The influx of refugees has become a European crisis of the first order… The U.S. and Russia – who are mostly to blame for the conflicts in the Middle East – have managed to saddle Europe with the repercussions of these conflicts that they are manipulating. [Russia and the U.S.], each in its own way, continue to foil any feasible solution for these conflicts. The leaders of Europe know what is the best way to stem the flow of migrants into their countries, yet until now they have made do with seeking lame solutions for the crisis. The Security Council is inactive, but [the European leaders] are able to renew its activity, not only in order to resolve the refugee crisis but in order to resolve the conflicts and address their real causes, behind which are murderous regimes whose leaders must be brought before the international court…”[8]

 
The EU props up the Assad regime while refugees stream into Europe (Al-Arai Al-Jadid, London, September 4, 2015)


Syrian refugee beset by ISIS, Assad regime, Jabhat Al-Nusra (Al-Madina, Saudi Arabia, September 5, 2015)

‘Al-Sharq Al-Awsat’ Columnist: Assad Must be Removed They Way Nazism Had To Be Removed

‘Eyad Abu Shakra, a veteran columnist for the London-based Saudi daily Al-Sharq Al-Awsat, compared the plight of the Syrian people to the Jewish Holocaust, and argued that hosting the refugees is not enough; rather, Europe must help remove the Assad regime, just as the Nazi regime was removed: “…The disaster of the Jews during the Nazi era ended only after Nazism was overthrown. [Likewise,] the disaster of the Syrian people, which[also] derives from the regime that rules them, will not find a through solution, and the waves of immigration will not cease… until the Syrian regime is toppled, and this is the unvarnished truth…

“Receiving the Syrian refugees in the countries they have managed to reach alive is a necessity and a human obligation, but the crisis also has a political dimension. This means that it is necessary to address it on the political level, instead of transforming it into a simple humanitarian crisis… It is necessary to remove the source of the crisis, or whoever caused it… [If European countries] make do with taking in the refugees, while the Iran’s Islamic Revolutionary Guards Corps, with its fighters of various nationalities, [continues to] perform sectarian cleansing… this is tantamount to helping the Assad regime and ‘its nanny’, the Tehran authorities, to carry out the scheme of partitioning Syria…[9]

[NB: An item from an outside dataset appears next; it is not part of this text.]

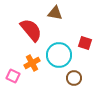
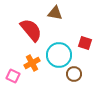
brown circle: moved 4 px up
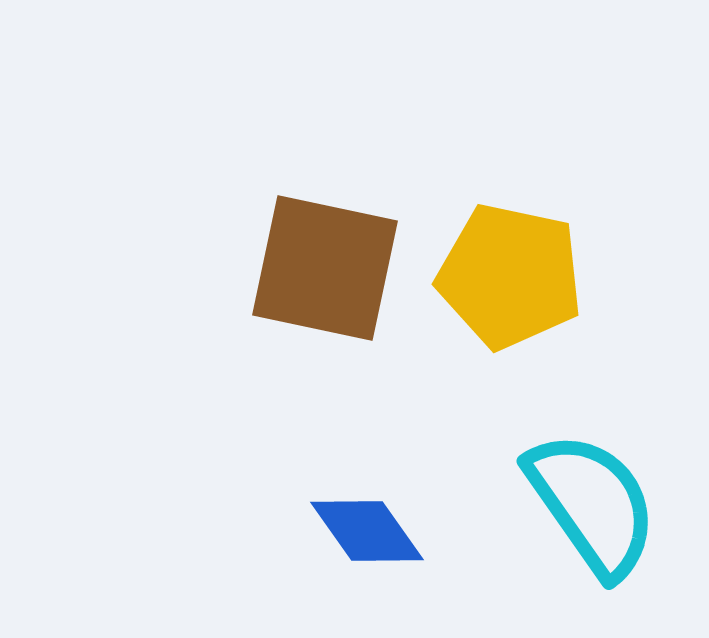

Al-Arabi Al-Jadid, London, September 3, 2015

Endnotes:

[1]Al-Sharq (Qatar), September 3, 2015.

[2]Gulf Times (Qatar) September 2, 2015.

[3]Al-Watan (Saudi Arabia), September 5, 2015.

[4]Al-Mada(Iraq), September 4, 2015

[5]Al-Ahram (Egypt), September 6, 2015.

[6]Al-Sharq Al-Awsat (London), September 4, 2015.

[7] Elaph.com, September 3, 2015.

[8]Al-Sharq (Saudi Arabia), August 31, 2015.

[9]Al-Sharq Al-Awsat  (London), September 6, 2015.